**Texto seleccionado**
# # # # #

Un toro en la ópera
Era un toro. Un toro charolés de 1.500 kilos. Que paseaba con parsimonia por el escenario. Y cuyos atributos de fertilidad parecían el badajo de la campana mayor de Notre Dame. Pues hablamos de París y de la sorpresa que produjo entre los espectadores de la Opera de La Bastilla el protagonismo de una res descomunal en la función de “Moisés y Aarón”.
Simbolizaba la bestia el becerro de oro en la ópera de Schoenberg. Pero lo hacía de manera hiperbólica. Por su tamaño. Y hasta por su caché. Ha trascendido estos días en la prensa francesa –“Libération”, por ejemplo- que Easy Rider cobra 5.000 euros por función.
Así se llama el torazo que el director de escena Romeo Castellucci ha reclutado en su montaje. Y que veremos en Madrid en mayo, curiosamente en plena feria de San Isidro. No porque vaya a lidiarse en Las Ventas, sino porque el espectáculo de Schoenberg es una coproducción con el Teatro Real.
Y el acuerdo incluye a Easy Rider. E incluye el toril de cristal del que desciende, transformado el bóvido, a título dramatúrgico, en una divinidad pagana que conforta a los judíos en ausencia de Moisés y que rodea, marcando el terreno, el cuerpo de una mujer desnuda.

# # # # #

**Coordenadas de puntos de referencia de las extremidades**
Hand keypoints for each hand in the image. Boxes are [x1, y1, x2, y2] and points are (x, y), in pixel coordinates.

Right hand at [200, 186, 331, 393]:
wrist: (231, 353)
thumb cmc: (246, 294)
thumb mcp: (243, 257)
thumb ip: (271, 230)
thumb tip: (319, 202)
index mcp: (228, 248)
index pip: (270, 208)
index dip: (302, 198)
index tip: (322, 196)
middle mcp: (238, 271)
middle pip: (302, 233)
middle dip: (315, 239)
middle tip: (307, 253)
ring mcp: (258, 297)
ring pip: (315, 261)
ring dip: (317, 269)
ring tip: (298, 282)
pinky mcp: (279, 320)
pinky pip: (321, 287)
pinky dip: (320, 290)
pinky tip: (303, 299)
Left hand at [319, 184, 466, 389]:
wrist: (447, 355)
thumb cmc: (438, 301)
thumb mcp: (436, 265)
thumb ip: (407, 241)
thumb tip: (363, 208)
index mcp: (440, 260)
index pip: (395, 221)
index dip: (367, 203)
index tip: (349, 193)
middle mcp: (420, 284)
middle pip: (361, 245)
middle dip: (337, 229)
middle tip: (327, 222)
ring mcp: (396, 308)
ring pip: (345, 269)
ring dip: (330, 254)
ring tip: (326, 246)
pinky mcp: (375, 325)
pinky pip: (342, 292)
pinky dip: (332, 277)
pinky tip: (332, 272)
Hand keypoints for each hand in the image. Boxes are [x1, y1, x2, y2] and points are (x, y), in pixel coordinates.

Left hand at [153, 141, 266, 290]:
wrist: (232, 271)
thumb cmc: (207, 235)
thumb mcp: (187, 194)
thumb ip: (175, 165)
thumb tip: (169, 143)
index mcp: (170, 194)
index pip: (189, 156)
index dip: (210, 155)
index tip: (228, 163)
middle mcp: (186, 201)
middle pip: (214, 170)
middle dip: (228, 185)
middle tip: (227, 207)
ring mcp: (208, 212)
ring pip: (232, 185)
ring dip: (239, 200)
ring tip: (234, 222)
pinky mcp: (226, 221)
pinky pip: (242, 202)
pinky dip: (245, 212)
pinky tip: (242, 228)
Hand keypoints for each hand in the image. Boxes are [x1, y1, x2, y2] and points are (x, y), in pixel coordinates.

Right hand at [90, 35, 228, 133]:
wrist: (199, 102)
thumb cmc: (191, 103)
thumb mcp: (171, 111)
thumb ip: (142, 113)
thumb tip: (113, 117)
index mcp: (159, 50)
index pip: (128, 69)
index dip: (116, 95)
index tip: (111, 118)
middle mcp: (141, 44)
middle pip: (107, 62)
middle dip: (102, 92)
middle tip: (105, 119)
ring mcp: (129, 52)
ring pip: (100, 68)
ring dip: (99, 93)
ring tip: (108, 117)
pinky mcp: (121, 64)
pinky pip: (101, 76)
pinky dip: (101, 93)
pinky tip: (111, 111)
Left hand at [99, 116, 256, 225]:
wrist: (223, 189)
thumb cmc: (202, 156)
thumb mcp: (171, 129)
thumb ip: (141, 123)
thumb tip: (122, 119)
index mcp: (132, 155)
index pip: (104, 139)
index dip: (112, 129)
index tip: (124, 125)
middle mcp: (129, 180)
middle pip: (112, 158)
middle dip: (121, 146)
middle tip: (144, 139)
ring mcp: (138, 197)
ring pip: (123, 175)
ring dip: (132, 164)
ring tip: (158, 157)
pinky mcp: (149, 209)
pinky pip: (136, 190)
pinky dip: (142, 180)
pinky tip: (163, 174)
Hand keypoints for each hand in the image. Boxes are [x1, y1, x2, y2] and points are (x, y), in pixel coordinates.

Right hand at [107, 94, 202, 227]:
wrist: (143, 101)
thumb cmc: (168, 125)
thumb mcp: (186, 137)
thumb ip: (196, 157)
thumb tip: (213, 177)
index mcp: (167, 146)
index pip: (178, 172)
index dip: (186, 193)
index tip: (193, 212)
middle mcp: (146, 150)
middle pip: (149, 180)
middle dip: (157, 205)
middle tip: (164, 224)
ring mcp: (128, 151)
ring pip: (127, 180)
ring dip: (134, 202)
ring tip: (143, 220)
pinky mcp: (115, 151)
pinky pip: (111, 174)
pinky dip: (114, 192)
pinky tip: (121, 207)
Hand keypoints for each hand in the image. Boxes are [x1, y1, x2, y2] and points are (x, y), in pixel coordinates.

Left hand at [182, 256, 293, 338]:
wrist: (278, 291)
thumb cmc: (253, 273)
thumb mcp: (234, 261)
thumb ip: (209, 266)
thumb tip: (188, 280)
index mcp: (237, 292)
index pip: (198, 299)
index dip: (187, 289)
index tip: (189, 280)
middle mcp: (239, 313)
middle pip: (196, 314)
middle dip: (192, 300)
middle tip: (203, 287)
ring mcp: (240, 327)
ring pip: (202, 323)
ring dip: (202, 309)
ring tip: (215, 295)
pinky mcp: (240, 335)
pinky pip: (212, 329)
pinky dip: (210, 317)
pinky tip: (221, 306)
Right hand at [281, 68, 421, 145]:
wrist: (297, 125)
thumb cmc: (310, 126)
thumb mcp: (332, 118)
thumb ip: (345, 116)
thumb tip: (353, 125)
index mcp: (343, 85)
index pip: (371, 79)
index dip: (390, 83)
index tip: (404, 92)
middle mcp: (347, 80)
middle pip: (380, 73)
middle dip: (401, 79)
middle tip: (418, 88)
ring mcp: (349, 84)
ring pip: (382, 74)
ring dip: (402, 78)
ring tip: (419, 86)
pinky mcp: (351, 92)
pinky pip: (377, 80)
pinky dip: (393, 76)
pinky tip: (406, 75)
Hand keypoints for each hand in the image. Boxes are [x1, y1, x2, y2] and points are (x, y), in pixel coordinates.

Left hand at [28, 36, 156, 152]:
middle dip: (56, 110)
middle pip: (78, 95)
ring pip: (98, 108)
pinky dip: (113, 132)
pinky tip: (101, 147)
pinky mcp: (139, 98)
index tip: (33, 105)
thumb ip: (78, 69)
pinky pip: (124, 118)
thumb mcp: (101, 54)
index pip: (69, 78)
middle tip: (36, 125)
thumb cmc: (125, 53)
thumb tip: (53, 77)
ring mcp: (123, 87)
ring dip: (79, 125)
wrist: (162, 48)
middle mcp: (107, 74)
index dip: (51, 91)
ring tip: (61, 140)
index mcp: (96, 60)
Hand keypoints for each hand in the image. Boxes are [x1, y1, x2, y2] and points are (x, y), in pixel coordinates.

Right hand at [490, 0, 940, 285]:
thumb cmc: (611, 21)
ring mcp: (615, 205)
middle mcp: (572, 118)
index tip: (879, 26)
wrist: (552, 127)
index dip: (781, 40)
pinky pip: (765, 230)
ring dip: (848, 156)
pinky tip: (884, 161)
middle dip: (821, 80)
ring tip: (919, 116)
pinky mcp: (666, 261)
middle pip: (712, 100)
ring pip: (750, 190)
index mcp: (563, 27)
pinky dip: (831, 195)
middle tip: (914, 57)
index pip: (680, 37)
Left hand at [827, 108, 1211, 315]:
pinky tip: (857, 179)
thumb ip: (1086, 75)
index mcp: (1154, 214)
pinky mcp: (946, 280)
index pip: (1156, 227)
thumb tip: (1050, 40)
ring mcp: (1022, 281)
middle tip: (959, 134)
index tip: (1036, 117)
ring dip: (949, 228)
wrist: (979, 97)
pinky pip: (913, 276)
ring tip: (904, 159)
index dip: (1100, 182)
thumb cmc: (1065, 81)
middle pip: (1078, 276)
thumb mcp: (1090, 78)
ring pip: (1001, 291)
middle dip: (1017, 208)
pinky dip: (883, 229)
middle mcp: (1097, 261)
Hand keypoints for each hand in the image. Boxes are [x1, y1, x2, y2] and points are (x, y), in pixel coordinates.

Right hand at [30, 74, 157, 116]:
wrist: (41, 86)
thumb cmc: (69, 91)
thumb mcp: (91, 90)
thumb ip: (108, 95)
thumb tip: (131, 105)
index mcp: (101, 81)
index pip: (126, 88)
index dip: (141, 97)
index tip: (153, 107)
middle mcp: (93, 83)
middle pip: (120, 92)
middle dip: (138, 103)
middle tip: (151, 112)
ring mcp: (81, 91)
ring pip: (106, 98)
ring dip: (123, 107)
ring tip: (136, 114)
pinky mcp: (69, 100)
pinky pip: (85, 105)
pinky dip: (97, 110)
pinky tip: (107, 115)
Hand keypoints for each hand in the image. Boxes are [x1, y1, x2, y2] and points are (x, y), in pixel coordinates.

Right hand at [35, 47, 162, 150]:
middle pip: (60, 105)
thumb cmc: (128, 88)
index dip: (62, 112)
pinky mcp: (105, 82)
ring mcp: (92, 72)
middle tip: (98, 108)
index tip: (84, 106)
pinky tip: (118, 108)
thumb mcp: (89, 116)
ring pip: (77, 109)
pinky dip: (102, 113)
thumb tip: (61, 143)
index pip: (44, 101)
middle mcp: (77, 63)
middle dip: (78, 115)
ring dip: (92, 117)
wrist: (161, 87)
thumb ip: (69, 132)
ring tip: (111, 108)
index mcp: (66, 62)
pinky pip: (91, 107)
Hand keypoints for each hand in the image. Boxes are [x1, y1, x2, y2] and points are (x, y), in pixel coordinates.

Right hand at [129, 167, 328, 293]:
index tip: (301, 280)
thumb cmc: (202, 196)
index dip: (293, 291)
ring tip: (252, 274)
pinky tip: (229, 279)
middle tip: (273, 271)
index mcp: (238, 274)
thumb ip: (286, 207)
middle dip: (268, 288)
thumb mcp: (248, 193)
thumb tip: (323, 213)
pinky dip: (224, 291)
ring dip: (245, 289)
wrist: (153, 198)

# # # # #

**Usando la información**
#1 ¿Qué edificios o recintos se nombran en el texto sobre el toro en la ópera?
#2 Escribe la continuación del texto sobre el toro en la ópera a partir de su última oración.

**Resultados por tarea**
#1 Notre Dame, la Opera de La Bastilla, Las Ventas y el Teatro Real.

#2
No tardarán en movilizarse los animalistas. Dirán que no pueden utilizarse criaturas de Dios en un escenario, pero no da la impresión de que Easy Ryder actúe estresado. Ni que lo haya traumatizado exponerse o sobreexponerse a la experiencia de una partitura dodecafónica durante tantos ensayos y tantas funciones (se acuerda uno de la terapia de choque de "La naranja mecánica").
No es la primera vez que un gran animal aparece en un escenario operísitico. Franco Zeffirelli acostumbraba a utilizar elefantes y caballos en el escenario megalómano de la Arena de Verona, naturalemte para conceder exotismo y espectacularidad a su versión de “Aida”.
Facilitaba las cosas que se tratara de un espacio al aire libre, pero las limitaciones de un teatro convencional no han coartado el recurso de las fieras. Me acuerdo de los dobermans que Marina Abramovic utilizó en su espectáculo masturbatorio del Teatro Real, y se me vienen a la memoria tanto las ocas de Kusturica en su melodrama balcánico-zíngaro de La Bastilla (“Tiempo de gitanos”) como aquel fabuloso caballo negro del que descendía Escamillo en el montaje de “Carmen” concebido por Franca Zambello para el Covent Garden.
Estas evidencias animadas no contradicen que mi anécdota preferida del género ópera-zoológica, excluidos los cantantes paquidérmicos, concierna a un cisne mecánico, y no cualquier cisne, sino el cisne que debía recoger al tenor Leo Slezak en una memorable función de “Lohengrin” programada en el Met hace cosa de un siglo.
Aguardaba el tenor germano el desenlace de la ópera de Wagner, pero el ave pasó de largo. Y entonces se le ocurrió a Slezak que la mejor solución consistía en confiarse a los espectadores: “¿Saben a qué hora pasa el próximo cisne?”.